Sedianya, hanya ada 11 sektor yang tetap diizinkan beroperasi selama masa PSBB DKI Jakarta. Namun banyak perusahaan di luar 11 sektor tersebut yang mendapat izin IOMKI dari Kemenperin dan tetap beroperasi selama PSBB.
- Bertilia Puteri
- Rabu, 22 April 2020 - 13:32 WIB
WowKeren - Seorang karyawan di PT Yamaha Music Manufacturing dinyatakan positif terjangkit virus corona (Covid-19). Padahal, PT Yamaha Music Manufacturing merupakan salah satu perusahaan yang mendapat izin dari Kementerian Perindustrian (Kemenperin) untuk tetap beroperasi selama masa pembatasan sosial berskala besar (PSBB).
"Di salah satu perusahaan yang dapat IOMKI (izin operasional dan mobilitas kegiatan industri), pekerjanya positif Covid-19," ungkap Kepala Dinas Tenaga Kerja, Transmigrasi dan Energi DKI Jakarta, Andri Yansyah, pada Rabu (22/4) hari ini. Sebelumnya, Andri sendiri sudah sempat melakukan sidak ke PT Yamaha Music Manufacturing pada Selasa (21/4) kemarin.
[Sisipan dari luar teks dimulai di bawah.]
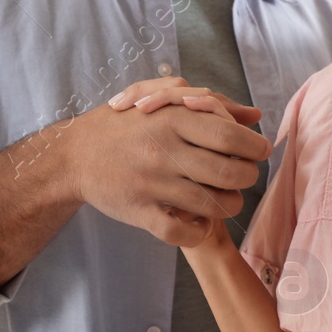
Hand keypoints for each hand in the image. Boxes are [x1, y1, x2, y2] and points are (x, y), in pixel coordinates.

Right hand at [61, 75, 270, 247]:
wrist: (75, 154)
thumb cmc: (126, 122)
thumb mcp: (163, 98)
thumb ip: (210, 103)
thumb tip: (255, 115)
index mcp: (173, 118)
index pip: (232, 137)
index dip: (255, 148)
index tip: (256, 152)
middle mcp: (163, 151)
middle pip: (230, 174)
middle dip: (247, 178)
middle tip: (242, 176)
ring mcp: (151, 184)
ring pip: (212, 205)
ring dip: (229, 205)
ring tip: (224, 197)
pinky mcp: (138, 212)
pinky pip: (182, 232)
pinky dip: (199, 231)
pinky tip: (199, 221)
Andri melakukan sidak tersebut untuk memastikan bahwa perusahaan itu tutup pasca ditemukannya karyawan yang positif Covid-19. Hal ini telah tercantum dalam Pasal 10 Ayat 2 Huruf c Nomor 9 Peraturan Gubernur Nomor 33 Tahun 2020 tentang Pelaksanaan PSBB dalam Menangani Covid-19 di Jakarta yang menyebutkan bahwa aktivitas perusahaan wajib dihentikan sementara minimal 14 hari kerja apabila ditemukan karyawan yang menjadi pasien Covid-19.
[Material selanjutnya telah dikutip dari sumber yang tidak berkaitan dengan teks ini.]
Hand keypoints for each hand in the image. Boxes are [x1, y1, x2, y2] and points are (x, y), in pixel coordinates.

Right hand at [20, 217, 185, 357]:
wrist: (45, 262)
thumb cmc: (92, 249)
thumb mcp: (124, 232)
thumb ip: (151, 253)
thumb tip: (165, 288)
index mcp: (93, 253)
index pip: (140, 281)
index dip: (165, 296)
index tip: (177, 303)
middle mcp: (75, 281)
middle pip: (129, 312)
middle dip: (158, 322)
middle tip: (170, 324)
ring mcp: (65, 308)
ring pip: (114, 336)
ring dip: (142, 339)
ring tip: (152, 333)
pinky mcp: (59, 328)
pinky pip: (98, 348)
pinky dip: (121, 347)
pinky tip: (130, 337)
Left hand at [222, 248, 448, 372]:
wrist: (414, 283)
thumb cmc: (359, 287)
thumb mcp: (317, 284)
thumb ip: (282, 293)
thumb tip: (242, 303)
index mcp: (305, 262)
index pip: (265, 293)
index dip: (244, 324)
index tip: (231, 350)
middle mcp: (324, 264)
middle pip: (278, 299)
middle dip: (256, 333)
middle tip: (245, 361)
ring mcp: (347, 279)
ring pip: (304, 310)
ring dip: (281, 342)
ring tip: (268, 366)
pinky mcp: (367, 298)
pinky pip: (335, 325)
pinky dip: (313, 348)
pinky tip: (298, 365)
"Perusahaan tersebut langsung tutup 14 hari ke depan," ungkap Andri. Menurutnya, temuan karyawan positif Covid-19 ini harus menjadi pelajaran bagi perusahaan lain yang masih beroperasi untuk terus menerapkan protokol kesehatan pencegahan corona.
Pasalnya, penularan Covid-19 sendiri bisa terjadi di mana saja dan kapan saja. "Ini bisa jadi pelajaran buat perusahaan lain," tutur Andri.
Sementara itu, PSBB diketahui sudah mulai diterapkan di DKI Jakarta sejak 10 April 2020 lalu. Kebijakan ini diterapkan demi memutus mata rantai penyebaran virus corona.
Selama masa PSBB, seluruh aktivitas perkantoran wajib dihentikan. Hanya ada 11 sektor yang mendapat pengecualian dan tetap boleh beroperasi.
Di antaranya adalah sektor kesehatan, bahan pangan, energi, komunikasi dan teknologi informasi, keuangan, logistik, perhotelan, konstruksi, industri strategis, pelayanan dasar, utilitas publik, dan industri yang ditetapkan sebagai obyek vital nasional dan obyek tertentu, serta kebutuhan sehari-hari. Meski demikian, banyak perusahaan di luar 11 sektor tersebut yang mendapat izin IOMKI dari Kemenperin dan tetap beroperasi selama PSBB.